Bu tanı tekniğinin geliştirilmesi, oldukça net görüntülerin hızlı bir şekilde elde edilmesini sağlayan ve kalp ve solunum hareketlerine karşı çok hassas olmayan spiral veya sarmal BT taramasının geliştirilmesine olanak sağlamıştır.Ayrıca bir damara kontrast enjeksiyonu gerektirmez ve hastayı ortaya çıkarır. düşük dozda radyasyona.
Akciğer kanseri tanısında özellikle yararlıdır, daha önce yapılmış herhangi bir radyogramla karşılaştırmaktır.
bronkoskopi
Bronkoskopi, optik fiberler sayesinde bronşların sağlık durumunu doğrudan görmenizi sağlar.Muayene sırasında akciğer tümörü varlığından şüphelenilmesi gibi değişiklikler olması durumunda küçük bir doku örneği alınabilir. histolojik incelemenin hangisinde gerçekleştirileceği üzerine.

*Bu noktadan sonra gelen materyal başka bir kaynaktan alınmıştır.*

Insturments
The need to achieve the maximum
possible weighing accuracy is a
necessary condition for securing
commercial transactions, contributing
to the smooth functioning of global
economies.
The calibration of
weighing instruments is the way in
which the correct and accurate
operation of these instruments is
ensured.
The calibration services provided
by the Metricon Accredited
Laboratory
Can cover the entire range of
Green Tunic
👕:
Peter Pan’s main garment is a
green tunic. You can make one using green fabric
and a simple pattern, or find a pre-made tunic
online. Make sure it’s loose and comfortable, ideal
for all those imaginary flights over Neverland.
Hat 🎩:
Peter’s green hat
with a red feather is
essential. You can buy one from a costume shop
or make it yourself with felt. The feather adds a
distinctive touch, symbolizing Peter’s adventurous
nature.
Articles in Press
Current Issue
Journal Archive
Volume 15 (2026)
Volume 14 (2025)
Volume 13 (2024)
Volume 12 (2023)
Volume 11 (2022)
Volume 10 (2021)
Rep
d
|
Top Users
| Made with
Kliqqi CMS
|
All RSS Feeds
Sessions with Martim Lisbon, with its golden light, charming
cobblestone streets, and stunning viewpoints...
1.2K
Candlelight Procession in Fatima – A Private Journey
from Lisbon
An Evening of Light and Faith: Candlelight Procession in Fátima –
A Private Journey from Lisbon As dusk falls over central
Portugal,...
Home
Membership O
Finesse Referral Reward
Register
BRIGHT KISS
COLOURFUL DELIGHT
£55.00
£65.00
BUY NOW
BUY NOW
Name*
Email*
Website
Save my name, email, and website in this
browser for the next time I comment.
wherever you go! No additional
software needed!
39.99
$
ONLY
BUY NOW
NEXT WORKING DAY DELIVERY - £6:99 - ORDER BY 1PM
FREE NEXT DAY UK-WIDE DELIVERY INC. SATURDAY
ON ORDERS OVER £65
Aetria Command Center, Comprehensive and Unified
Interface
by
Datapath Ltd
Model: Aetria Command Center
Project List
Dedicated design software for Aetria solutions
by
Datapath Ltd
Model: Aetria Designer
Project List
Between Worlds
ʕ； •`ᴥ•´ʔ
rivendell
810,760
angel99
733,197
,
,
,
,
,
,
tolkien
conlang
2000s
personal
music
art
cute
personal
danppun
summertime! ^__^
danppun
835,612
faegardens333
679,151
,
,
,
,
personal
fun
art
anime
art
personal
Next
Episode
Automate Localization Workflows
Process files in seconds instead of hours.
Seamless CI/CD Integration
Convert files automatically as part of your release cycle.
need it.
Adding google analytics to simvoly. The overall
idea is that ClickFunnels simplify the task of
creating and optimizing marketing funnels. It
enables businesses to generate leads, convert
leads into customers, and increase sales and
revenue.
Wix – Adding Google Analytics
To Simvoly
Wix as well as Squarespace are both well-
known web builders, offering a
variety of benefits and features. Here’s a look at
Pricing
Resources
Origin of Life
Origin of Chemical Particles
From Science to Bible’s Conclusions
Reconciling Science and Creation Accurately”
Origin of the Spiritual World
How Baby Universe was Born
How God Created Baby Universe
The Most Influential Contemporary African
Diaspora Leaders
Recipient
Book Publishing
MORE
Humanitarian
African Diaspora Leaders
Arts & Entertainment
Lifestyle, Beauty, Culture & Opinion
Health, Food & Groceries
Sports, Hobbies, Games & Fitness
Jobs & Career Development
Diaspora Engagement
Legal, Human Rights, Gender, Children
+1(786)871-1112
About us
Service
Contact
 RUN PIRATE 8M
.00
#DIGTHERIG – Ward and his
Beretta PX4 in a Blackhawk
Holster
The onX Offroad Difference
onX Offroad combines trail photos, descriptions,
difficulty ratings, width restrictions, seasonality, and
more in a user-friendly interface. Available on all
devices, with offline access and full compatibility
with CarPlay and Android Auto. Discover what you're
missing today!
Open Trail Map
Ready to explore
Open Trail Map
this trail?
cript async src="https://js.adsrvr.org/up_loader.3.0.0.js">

Bu tanısal araştırmalara genellikle herhangi bir tümör belirteci varlığının arandığı "balgam muayenesi" eklenir.
Diğer enstrümantal testler
Akciğer kanseri teşhisi için faydalı DİĞER MUAYENELER: pozitron emisyon tomografisi (PET), transtorasik ince iğne biyopsisi, mediastinoskopi, manyetik rezonans.
Bazı köstebekle de olsa, meme kanseri veya meme kanseri gibi diğer kanserlerin insidansını azaltmada özellikle yararlı olduğu kanıtlanmış olan tarama programlarının etkili önleyici etkinliğini belirlemek için ülkemizde de çeşitli çalışmalar devam etmektedir.
Böyle büyük ölçekli bir programın uygulanmasının önündeki en büyük engeller, akciğer kanserinin saldırganlığından ve risk altındaki bir buçuk milyon İtalyan'ı incelemek için yapılması gereken çok büyük maliyetlerden kaynaklanmaktadır.